··· Records

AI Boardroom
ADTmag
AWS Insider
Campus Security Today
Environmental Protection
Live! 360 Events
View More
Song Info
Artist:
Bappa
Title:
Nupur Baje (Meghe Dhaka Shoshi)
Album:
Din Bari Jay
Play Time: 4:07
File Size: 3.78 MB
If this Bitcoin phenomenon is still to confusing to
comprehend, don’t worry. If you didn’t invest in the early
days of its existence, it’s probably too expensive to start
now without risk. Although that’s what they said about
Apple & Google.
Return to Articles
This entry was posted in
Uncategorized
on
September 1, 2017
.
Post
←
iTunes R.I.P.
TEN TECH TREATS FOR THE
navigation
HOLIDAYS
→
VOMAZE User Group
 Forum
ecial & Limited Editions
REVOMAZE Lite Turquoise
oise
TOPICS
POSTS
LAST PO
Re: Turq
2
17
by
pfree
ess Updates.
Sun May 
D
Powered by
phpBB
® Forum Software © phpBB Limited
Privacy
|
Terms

······
··· Records

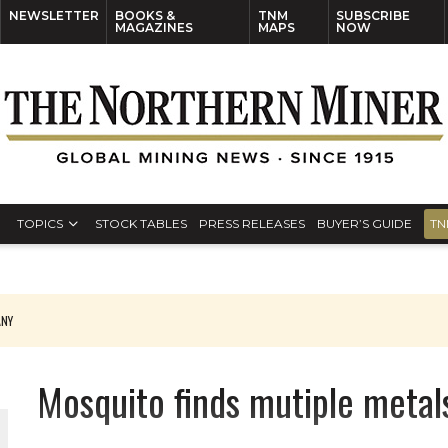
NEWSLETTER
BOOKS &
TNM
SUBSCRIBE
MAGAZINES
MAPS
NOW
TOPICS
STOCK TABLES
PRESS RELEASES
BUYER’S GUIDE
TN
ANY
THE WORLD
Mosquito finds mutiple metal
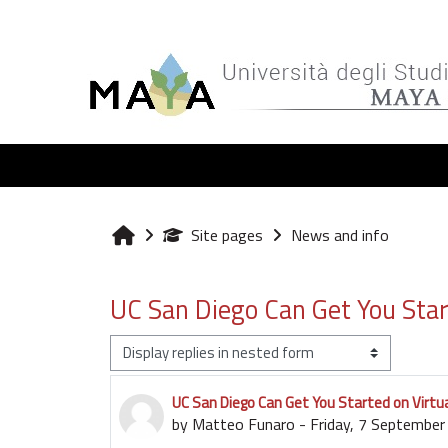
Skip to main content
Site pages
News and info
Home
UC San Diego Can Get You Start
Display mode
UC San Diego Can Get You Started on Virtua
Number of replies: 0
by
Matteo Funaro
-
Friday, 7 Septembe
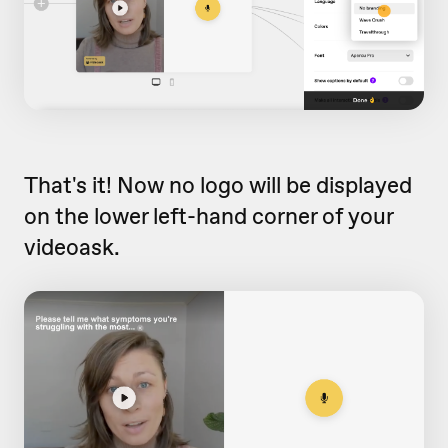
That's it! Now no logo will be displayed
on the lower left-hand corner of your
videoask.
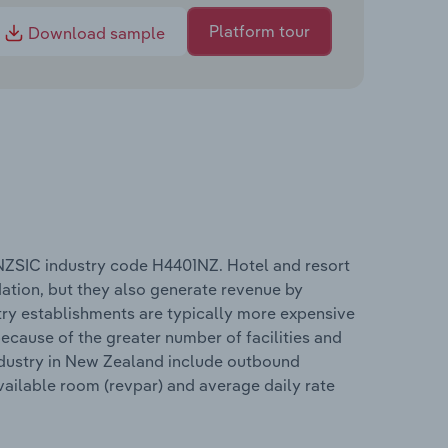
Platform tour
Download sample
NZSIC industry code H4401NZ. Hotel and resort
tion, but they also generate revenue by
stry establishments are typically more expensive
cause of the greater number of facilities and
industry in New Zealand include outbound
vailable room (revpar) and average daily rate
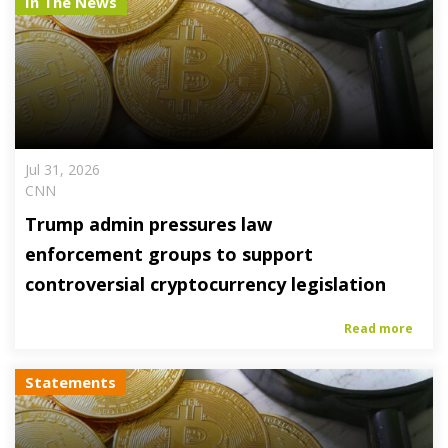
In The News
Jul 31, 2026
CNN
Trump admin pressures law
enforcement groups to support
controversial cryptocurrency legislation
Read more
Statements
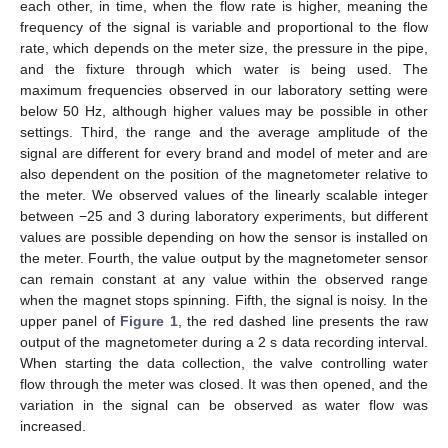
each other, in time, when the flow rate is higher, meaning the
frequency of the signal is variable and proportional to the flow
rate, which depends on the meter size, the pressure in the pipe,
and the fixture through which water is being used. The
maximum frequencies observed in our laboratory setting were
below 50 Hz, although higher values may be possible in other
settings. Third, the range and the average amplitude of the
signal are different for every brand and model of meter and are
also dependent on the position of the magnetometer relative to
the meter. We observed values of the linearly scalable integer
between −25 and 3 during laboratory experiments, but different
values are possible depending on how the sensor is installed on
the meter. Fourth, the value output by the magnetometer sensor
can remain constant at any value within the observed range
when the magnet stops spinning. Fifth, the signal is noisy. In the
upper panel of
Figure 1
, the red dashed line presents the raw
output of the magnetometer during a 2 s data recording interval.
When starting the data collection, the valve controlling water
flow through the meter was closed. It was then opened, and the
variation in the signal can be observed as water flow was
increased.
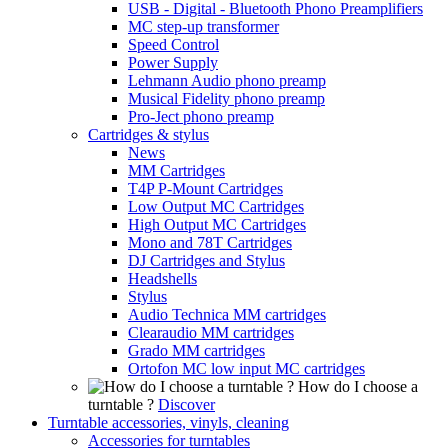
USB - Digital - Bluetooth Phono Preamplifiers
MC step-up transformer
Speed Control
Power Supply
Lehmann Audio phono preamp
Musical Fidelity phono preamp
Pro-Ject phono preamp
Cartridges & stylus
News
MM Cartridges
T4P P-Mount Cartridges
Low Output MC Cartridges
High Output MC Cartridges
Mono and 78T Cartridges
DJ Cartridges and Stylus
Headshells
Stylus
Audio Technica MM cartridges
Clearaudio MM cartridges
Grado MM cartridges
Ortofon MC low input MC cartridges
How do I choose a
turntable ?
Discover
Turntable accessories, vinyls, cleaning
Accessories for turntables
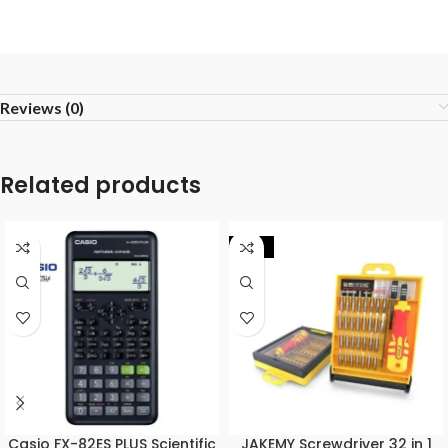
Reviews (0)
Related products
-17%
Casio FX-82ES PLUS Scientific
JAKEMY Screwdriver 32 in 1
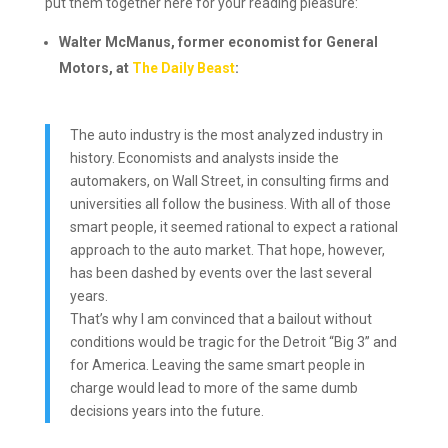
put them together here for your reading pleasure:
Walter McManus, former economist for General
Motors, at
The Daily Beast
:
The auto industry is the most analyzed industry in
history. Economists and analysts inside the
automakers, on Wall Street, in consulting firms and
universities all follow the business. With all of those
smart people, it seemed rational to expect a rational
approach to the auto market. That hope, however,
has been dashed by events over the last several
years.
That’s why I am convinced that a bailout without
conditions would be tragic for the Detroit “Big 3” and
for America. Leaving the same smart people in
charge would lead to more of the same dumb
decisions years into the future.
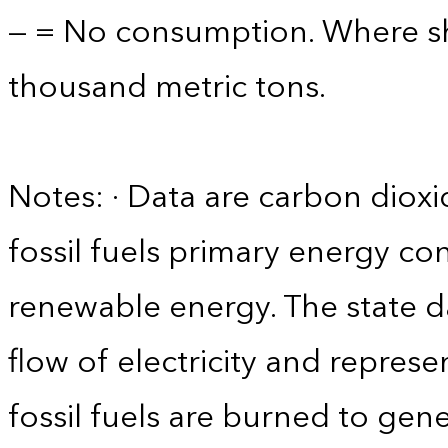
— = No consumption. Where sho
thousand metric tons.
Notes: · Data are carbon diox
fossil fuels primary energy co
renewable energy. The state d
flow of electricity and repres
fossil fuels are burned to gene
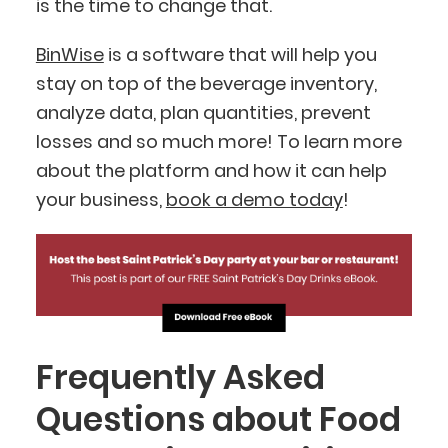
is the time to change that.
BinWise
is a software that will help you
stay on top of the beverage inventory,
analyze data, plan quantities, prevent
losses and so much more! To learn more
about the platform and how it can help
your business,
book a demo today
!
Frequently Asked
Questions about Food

······
··· Records

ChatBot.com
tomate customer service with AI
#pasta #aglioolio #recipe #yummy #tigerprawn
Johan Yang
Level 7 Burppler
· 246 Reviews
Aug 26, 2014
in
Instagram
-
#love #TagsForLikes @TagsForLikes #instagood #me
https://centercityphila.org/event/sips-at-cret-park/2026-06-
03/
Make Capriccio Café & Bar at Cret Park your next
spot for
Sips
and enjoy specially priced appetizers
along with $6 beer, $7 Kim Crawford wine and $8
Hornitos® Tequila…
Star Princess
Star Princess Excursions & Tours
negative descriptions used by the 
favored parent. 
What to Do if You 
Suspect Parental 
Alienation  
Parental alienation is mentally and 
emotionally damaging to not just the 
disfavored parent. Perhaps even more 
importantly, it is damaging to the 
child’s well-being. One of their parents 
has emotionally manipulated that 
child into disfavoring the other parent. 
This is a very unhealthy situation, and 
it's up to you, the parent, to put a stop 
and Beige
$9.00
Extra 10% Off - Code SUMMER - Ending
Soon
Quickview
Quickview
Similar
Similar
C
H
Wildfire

······

Using the data above, repeat exactly the lines that begin at the line with "AI Boardroom" and end at the line with "If this Bitcoin", both ends included.

* Task response:
AI Boardroom
ADTmag
AWS Insider
Campus Security Today
Environmental Protection
Live! 360 Events
View More
Song Info
Artist:
Bappa
Title:
Nupur Baje (Meghe Dhaka Shoshi)
Album:
Din Bari Jay
Play Time: 4:07
File Size: 3.78 MB
If this Bitcoin phenomenon is still to confusing to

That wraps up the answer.